By Christian J. Rowley

On January 3, 2012 decision in D.R. Horton, 357 NLRB 184, the NLRB held that employer-employee agreements mandating the arbitration of non-National Labor Relations Act (NLRA) claims, but prohibiting class actions, violate the NLRA (see our One Minute Memo: http://www.seyfarth.com/publications/omm010712).

While nothing is certain, it is highly likely that this decision  eventually will be overturned by the federal courts, as it appears contrary to both the language and intent of the Federal Arbitration Act, and last year’s Supreme Court decision in the AT&T Mobility, LLC. v. Concepcion case, discussed here: http://www.seyfarth.com/publications/Supreme-Court-Holds-Californias-Prohibition.

Not to be outdone, however, the NLRB’s Acting General Counsel, Lafe Solomon, issued a memorandum to NLRB field offices on January 20, 2012 directing significant changes to the NLRB’s longstanding arbitration deferral policy that significantly limits the use of dispute resolution systems specifically designed by employers and unions to meet their particular needs.

Under the so-called Collyer policy, the NLRB defers making a final determination on certain unfair labor practice (“ULP”) charges if a grievance involving the same issue can be processed under the grievance/arbitration provisions of the parties’ collective bargaining agreement.   The announced purpose of the Board’s deferral policy (the “Collyer policy”) is to encourage the parties to resolve issues directly through their collectively-bargained dispute resolution procedures without unnecessary government intervention. Collyer Insulated Wire 192 NLRB 837.
Earlier, the Acting General Counsel initially modified the Collyer deferral policy by instructing the NLRB field offices not to “defer to an arbitral resolution unless it is shown that the statutory [NLRA] rights have adequately been considered by the arbitrator.”  Last week’s directive goes even further by instructing NLRB field offices not to defer cases to arbitration where arbitration will not resolve the case within one year.  This new policy applies to cases that have already been deferred to arbitration, but have been pending for more than one year, as well as new cases in which it is deemed unlikely that the arbitration will be completed within a year.

The Acting General Counsel justifies this change in policy as furthering the goal of speedy resolution of disputes, particularly where it appears that the NLRB’s ULP charge processes will be initiated sooner than arbitration.  What he overlooks, however, are the notorious and well documented delays in the NLRB’s decisional processes that can leave cases languishing for years.  These delays have resulted in the NLRB being referred to as the “Rip Van Winkle” of federal agencies because of its often inexcusable delay in issuing decisions.

Moreover, what Mr.
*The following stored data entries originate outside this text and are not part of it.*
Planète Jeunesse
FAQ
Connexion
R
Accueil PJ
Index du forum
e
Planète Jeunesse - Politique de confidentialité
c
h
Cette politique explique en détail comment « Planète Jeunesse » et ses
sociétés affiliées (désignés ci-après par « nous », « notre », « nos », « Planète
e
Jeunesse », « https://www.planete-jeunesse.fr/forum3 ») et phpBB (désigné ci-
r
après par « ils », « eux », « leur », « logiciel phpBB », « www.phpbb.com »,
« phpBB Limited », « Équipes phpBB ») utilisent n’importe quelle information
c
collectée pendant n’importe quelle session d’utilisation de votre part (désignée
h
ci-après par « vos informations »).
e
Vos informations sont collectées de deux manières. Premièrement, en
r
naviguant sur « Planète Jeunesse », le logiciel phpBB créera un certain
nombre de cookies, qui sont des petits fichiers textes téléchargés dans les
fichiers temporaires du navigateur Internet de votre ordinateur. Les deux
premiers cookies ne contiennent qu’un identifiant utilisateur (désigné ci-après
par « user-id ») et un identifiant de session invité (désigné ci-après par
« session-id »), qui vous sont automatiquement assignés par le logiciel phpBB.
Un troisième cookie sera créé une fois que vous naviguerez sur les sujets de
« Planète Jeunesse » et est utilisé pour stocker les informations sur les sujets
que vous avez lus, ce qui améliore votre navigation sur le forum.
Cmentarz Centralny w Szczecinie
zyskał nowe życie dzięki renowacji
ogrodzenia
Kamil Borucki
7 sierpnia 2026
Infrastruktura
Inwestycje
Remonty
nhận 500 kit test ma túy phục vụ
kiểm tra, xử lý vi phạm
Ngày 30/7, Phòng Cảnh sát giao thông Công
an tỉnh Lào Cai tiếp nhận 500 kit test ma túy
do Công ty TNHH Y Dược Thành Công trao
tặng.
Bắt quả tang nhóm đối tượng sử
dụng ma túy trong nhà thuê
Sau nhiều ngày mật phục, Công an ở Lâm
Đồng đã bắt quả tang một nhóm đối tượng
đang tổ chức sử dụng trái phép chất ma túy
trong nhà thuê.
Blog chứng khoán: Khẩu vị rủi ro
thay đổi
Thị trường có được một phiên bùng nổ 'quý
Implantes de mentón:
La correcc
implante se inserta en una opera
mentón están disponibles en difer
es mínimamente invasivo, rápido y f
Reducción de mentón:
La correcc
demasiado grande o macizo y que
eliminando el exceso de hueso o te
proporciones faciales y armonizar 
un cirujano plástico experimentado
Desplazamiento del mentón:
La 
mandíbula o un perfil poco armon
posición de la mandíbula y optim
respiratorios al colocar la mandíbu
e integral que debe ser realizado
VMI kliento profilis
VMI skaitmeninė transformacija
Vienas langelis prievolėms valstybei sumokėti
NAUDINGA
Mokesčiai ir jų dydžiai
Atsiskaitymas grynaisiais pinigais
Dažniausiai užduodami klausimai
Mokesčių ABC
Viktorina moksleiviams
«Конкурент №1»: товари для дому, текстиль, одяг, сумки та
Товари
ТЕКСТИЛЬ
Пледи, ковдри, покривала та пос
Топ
Solomon also overlooks is that the Collyer deferral process generally works well, in our experience, to protect both management and labor, and serve the interests of the Board.  In any collective bargaining relationship, the parties occasionally (or frequently in some cases) have disputes that are adjusted through the parties’ grievance and arbitration process.  The nature of this process often results in compromises by both parties, particularly when the passage of time helps to cool tempers or to moderate the perceived significance of a dispute to the parties. Consequently, the vast majority of “Collyerized” disputes end up dropped or conceded by one or the other parties, or are resolved to the parties’ mutual satisfaction either through negotiation or the arbitration process.   This save the Board a huge amount of time that would otherwise be wasted on investigating and litigating disputes that parties (or an arbitrator) can eventually work out if given time and space for the parties’ grievance and arbitration process to work.

Further, the new rule ignores the reality of arbitral process and the importance of finality for an arbitrators’ decision. Under the Board’s new rules, it may actually make sense for one or both parties to file a Board charge whenever remotely possible, in conjunction with a contractual grievance.  Filing of a charge may, in effect, give the party a second “bite at the apple” if they are dissatisfied with the arbitrator’s decision and wish to challenge the outcome on a collateral basis.  Given the impossibility of dictating to an arbitrator what he or she must include or discuss in his or her decision, it will be very difficult for the parties to ensure that an arbitrator’s decision clearly “adequately considers” the NLRA rights.  Further, open issues such as what level of deference, if any, will be given by the Board to the arbitrator’s factual determinations or decisions, what is meant by “adequately consider,” and so forth,  will generate litigation at the Board and courts for years to come and greatly weaken the sense of finality that is critical for the arbitration process.